I don't disagree, in principle. I disagree only in terms of degree. Programming paradigm seems to have relatively little, if any, impact compared to innumerable other factors, assuming languages of otherwise equal capability. I would argue strongly that given two languages of equal capability in terms of environmental manipulation (which is what I meant by "sufficient capability", intending to exclude TuringTarpit languages and languages of widely differing capability, like Java vs BrainFuck) -- say C# and F# -- the choice of one over the other, assuming developers are allowed to pick which one they prefer, is of almost negligible impact in terms of HumanFactors. That said, I do see your point, and I should have been clearer in making mine.

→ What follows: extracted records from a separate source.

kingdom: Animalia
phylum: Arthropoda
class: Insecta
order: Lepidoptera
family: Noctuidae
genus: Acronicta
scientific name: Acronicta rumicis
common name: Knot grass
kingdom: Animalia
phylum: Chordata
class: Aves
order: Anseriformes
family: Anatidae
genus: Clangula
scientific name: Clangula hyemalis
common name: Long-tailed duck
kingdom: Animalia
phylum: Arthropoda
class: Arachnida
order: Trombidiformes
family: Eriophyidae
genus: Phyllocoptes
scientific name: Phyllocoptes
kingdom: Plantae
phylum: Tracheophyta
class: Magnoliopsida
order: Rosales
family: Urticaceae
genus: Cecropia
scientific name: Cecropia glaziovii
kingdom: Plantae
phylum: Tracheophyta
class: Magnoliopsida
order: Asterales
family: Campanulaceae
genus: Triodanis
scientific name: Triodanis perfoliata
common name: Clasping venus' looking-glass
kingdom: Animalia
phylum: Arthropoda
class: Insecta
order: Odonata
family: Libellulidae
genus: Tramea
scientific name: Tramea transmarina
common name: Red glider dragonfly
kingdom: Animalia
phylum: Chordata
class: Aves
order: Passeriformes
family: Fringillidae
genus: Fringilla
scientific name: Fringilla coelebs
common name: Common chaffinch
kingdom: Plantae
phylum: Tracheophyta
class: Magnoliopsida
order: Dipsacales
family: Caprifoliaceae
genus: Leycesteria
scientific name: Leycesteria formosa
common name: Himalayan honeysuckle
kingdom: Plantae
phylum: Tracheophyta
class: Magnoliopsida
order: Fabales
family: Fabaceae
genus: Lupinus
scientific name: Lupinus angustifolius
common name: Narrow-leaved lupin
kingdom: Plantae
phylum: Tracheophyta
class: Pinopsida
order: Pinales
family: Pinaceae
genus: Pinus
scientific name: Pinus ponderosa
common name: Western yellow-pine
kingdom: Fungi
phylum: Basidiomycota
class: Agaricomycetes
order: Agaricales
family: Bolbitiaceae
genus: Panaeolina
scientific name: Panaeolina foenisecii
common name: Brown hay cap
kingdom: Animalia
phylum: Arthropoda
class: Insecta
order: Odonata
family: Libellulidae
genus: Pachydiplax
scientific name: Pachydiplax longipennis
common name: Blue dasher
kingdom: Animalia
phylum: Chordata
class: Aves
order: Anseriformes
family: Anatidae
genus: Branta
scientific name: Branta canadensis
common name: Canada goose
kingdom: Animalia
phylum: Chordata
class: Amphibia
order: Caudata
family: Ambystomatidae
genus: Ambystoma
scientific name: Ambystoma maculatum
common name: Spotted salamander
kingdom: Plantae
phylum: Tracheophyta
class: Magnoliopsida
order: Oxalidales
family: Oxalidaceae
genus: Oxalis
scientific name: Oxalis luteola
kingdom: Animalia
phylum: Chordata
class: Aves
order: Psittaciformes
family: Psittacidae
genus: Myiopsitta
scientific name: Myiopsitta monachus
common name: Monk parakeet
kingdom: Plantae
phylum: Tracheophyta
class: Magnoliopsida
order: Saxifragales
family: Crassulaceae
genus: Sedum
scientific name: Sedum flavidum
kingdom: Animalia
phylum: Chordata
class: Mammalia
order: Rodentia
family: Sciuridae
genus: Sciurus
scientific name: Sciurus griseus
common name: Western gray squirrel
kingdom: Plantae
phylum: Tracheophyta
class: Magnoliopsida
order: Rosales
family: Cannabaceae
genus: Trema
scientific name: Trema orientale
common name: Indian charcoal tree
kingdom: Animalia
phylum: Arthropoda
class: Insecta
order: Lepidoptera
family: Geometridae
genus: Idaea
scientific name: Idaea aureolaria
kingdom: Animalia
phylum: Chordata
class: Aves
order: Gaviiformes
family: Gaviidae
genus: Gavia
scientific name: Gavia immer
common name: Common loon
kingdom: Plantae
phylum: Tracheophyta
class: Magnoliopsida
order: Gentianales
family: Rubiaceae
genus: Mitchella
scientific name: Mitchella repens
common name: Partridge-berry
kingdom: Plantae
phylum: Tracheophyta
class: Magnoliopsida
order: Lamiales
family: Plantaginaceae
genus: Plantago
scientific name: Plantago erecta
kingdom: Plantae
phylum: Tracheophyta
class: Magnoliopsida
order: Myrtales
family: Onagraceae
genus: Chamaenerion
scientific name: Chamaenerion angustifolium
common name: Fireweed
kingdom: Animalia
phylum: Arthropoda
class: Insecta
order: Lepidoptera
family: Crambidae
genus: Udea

That said, what Beau offers isn't a HumanFactors analysis of ObjectOrientedProgramming. It's a rant against OOP from someone who bought into the 90s OO propaganda, who received less than was promised by a crowd of bright-eyed geeks and unscrupulous XYZ-for-dummies marketers. The cursory claim that InformationHiding is an extensibility issue is indefensible. The claim that OOP leads any to a power-developer writing libraries rather than integrating components more so than do other paradigms (such as FP or procedural) is unsubstantiated. The argument about class hierarchies seems presumptive - it's hardly an analysis of how OOP is actually used in practice by established OO shops.

Oh, and color of wiring in the walls of a house could be criticized on grounds related to HumanFactors; there are reasons for standard coloring (USA: white or green is ground, black and red and other colors typically hot). A house whose wires were all the same color (e.g. white), some being hot and others being grounded, is certainly possible.

I meant from the viewpoint of the inhabitants of the house, i.e., the wiring is internal, unseen by the users of the dwelling.

Indeed. Except, of course, when they want to upgrade the house...


Footnotes:

[1] It may not be as noun-centric outside of domain modeling.